* **WHAT YOU HAVE TO DO**
Write out, word for word, the rows from the very start through the line containing "gewährleistet.", with that line included, and leave out the pictures.

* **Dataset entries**

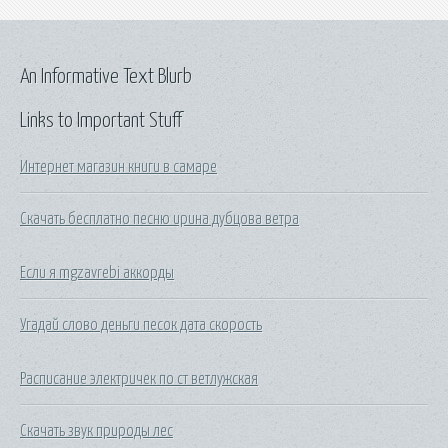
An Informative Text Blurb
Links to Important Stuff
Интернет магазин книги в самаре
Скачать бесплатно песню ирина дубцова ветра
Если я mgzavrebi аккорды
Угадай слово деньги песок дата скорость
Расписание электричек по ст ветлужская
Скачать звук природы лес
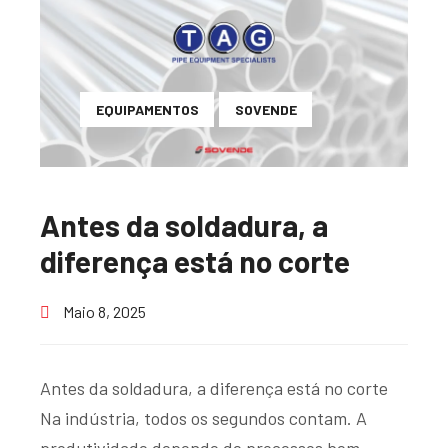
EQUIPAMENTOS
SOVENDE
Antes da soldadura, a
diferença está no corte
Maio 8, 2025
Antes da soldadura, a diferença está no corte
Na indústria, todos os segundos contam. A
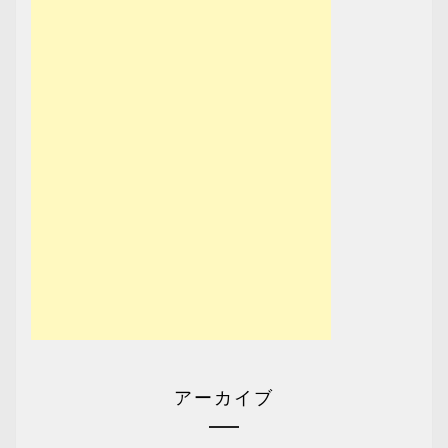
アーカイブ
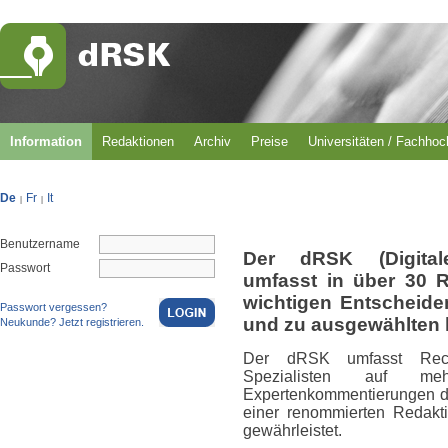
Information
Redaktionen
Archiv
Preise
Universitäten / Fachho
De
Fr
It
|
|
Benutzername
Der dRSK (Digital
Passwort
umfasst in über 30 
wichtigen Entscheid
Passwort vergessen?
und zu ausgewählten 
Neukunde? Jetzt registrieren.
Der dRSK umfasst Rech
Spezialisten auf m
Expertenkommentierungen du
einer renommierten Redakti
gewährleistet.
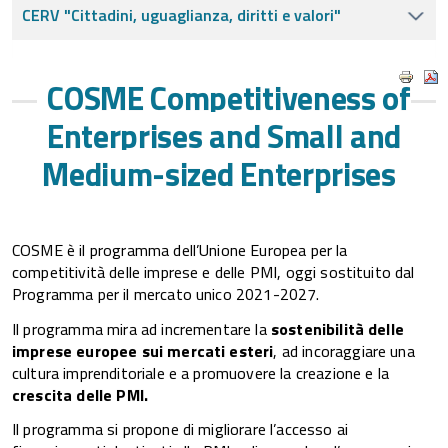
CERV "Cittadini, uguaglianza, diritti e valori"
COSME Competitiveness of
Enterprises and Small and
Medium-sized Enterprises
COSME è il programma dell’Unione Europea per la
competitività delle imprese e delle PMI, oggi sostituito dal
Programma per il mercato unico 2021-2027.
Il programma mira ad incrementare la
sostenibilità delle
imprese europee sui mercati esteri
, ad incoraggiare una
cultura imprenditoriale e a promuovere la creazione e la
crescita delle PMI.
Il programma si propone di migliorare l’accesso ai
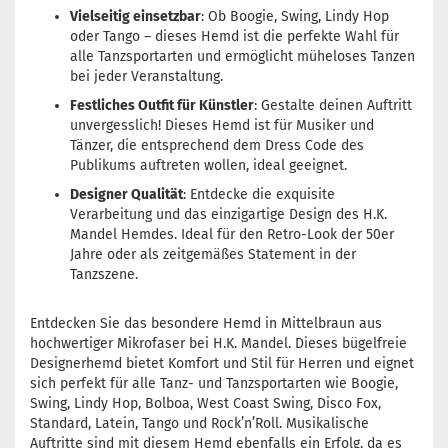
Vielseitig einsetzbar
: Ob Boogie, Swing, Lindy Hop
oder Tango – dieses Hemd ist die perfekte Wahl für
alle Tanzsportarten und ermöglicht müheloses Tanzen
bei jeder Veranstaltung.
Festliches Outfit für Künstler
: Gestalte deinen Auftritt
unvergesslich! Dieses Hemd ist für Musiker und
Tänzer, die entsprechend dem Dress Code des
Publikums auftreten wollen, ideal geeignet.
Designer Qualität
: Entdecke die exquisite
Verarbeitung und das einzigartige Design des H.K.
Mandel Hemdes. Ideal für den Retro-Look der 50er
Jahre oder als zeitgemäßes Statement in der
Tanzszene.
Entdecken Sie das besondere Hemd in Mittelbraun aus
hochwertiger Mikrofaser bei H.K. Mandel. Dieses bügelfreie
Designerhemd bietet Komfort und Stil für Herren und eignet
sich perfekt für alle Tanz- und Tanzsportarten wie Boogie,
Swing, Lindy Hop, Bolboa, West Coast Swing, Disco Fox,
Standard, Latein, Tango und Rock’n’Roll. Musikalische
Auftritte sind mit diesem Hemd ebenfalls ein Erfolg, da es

* **YOUR RESPONSE**
An Informative Text Blurb
Links to Important Stuff
Интернет магазин книги в самаре
Скачать бесплатно песню ирина дубцова ветра
Если я mgzavrebi аккорды
Угадай слово деньги песок дата скорость
Расписание электричек по ст ветлужская
Скачать звук природы лес
EQUIPAMENTOS
SOVENDE
Antes da soldadura, a
diferença está no corte
Maio 8, 2025
Antes da soldadura, a diferença está no corte
Na indústria, todos os segundos contam. A
アーカイブ
Information
Redaktionen
Archiv
Preise
Universitäten / Fachho
De
Fr
It
|
|
Benutzername
Der dRSK (Digital
Passwort
umfasst in über 30 
wichtigen Entscheid
Passwort vergessen?
und zu ausgewählten 
Neukunde? Jetzt registrieren.
Der dRSK umfasst Rech
Spezialisten auf m
Expertenkommentierungen du
einer renommierten Redakti
gewährleistet.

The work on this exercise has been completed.